According to the CSEAN’s President, this platform offers attackers the opportunity to acquire digital fingerprints, enabling entry-level cybercriminals to easily purchase malware, deploy it, and sell large volumes of stolen credentials and other data. These malicious individuals will persistently undermine Nigeria’s capacity to attain the SDGs. 

“The bad actors will continue to undermine our ability to achieve the SDGs, considering the significance of cybercrime in relation to achieving the SDGs, the greater our chances of countering the efforts of bad actors who seek to hinder our progress.’’ he said.

Also speaking on the growing rate of cybersecurity in the country, Nuhu Ribadu, the National Security Adviser (NSA), who was represented by Bala Fakandu, Manager, Nigeria Computer Emergency Response Team (ngCERT), revealed that Nigeria’s Government is currently putting measures in place to amend the 2015 Cybercrimes Act.

Ribadu recognised the existence of emerging technologies which bad state actors are already leveraging to perpetrate cybercrimes.

“It is worthy to ensure the confidentiality, integrity and availability of critical information systems because cybersecurity is an enabler for a better and more sustainable future.

“As we embrace the rapid evolution of technology, we must be mindful of new and exciting areas such as Artificial Intelligence (AI), machine learning and blockchain technologies that will continue to affect the future,” 

“This is bearing in mind that criminal elements are already exploiting new technologies to progress their illicit activities,” he said.

Therefore, he said, Nigeria is actively working towards amending the Cybercrimes Act of 2015. In this process, important inputs from stakeholders are being taken into account, including the aspects related to artificial intelligence (AI) and virtual assets. These inputs are considered crucial in shaping the amendments to effectively address emerging challenges in the realm of cybersecurity.

He highlighted the Presidential Order on the designation and protection of Critical National Information Infrastructure (CNII) currently awaiting President Bola Tinubu’s assent, which will enhance Nigeria’s current efforts for progressive economic prosperity, national development and attainment of national security objectives.

“This underscores the need for continuous cybersecurity awareness in the wake of increased cyber threats from both states and non-state actors.’’ Ribadu added.

According to the NSA, Nigeria had recorded remarkable strides in cybersecurity by fostering international cooperation and collaborations to combat cyber threats, thereby making her a trusted player in the global digital space.

Moreover, Richard Montgomery, the British High Commissioner to Nigeria, said that the commission has always engaged with Nigeria constructively to promote global growth and security.
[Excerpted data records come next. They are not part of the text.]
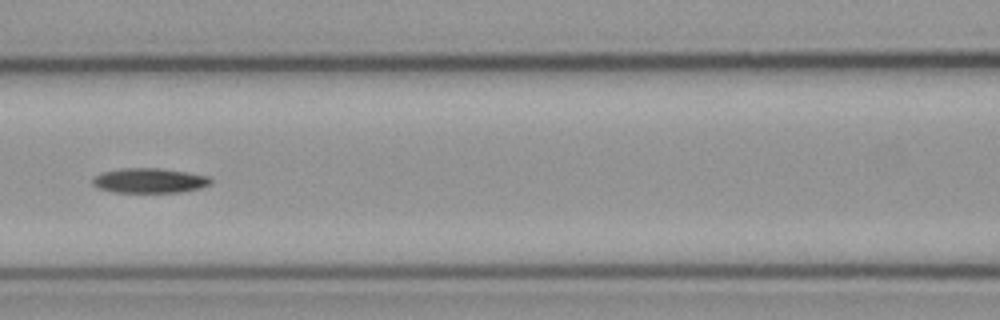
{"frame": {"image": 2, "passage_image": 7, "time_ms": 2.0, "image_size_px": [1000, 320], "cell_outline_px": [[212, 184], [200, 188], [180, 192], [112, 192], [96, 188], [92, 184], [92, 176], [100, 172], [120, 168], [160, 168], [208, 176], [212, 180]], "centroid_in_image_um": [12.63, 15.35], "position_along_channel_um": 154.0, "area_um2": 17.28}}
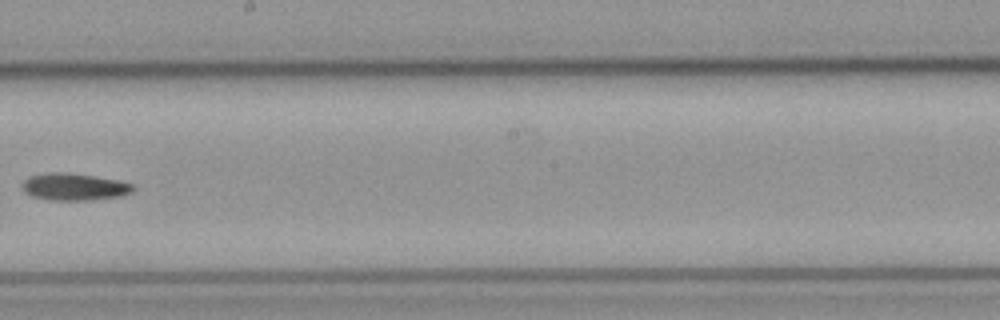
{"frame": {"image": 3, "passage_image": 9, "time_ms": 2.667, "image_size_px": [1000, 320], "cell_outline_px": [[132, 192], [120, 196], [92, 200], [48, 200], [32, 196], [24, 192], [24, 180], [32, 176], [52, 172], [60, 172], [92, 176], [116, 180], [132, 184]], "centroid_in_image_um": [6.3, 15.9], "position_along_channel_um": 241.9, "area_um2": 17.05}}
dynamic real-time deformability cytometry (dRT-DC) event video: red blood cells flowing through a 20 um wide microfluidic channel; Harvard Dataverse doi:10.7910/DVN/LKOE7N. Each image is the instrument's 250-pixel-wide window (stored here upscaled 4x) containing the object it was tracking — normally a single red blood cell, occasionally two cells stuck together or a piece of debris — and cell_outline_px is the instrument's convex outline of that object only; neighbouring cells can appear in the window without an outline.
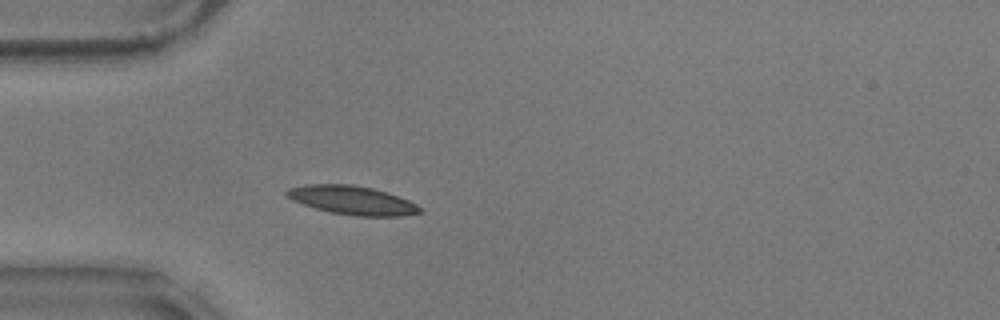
{"species": "common noctule bat (a hibernating species)", "species_latin": "Nyctalus noctula", "temperature_condition": "warm", "stored_images_in_passage": 37, "camera_frame_rate_fps": 3000, "um_per_image_px": 0.085, "animal": {"sex": "male", "body_mass_g": 17.9}, "frame": {"image": 1, "passage_image": 6, "time_ms": 1.667, "image_size_px": [1000, 320], "cell_outline_px": [[424, 212], [400, 216], [356, 216], [332, 212], [316, 208], [292, 200], [284, 192], [288, 188], [308, 184], [352, 184], [372, 188], [408, 200], [416, 204]], "centroid_in_image_um": [29.93, 17.02], "position_along_channel_um": 55.1, "area_um2": 21.96}, "authors_computed_cell_mechanics": {"area_um2": 20.6924, "velocity_mm_per_s": 3.4942, "shape_relaxation_time_tau1_ms": 4.1273, "shape_relaxation_time_tau2_ms": 5.8309, "deformation_change_tau1": 0.1188, "deformation_change_tau2": 0.0897}}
Represented by Magdalene Lagu, Head of Governance and Stability, Montgomery said the British commission is committed to continuing capacity building work in Nigeria through funding some of its programmes.

“We work hard to see a wide range of cyber stakeholders’ engagement across the private sector, civil society to retain a true understanding of Nigeria’s cyber ecosystem and ensure to support Nigeria against cybercrime,’’ he said.

The conference featured technical sessions, hackathon and the presentation of a research report on cyber threats to Nigeria in 2022, among other activities.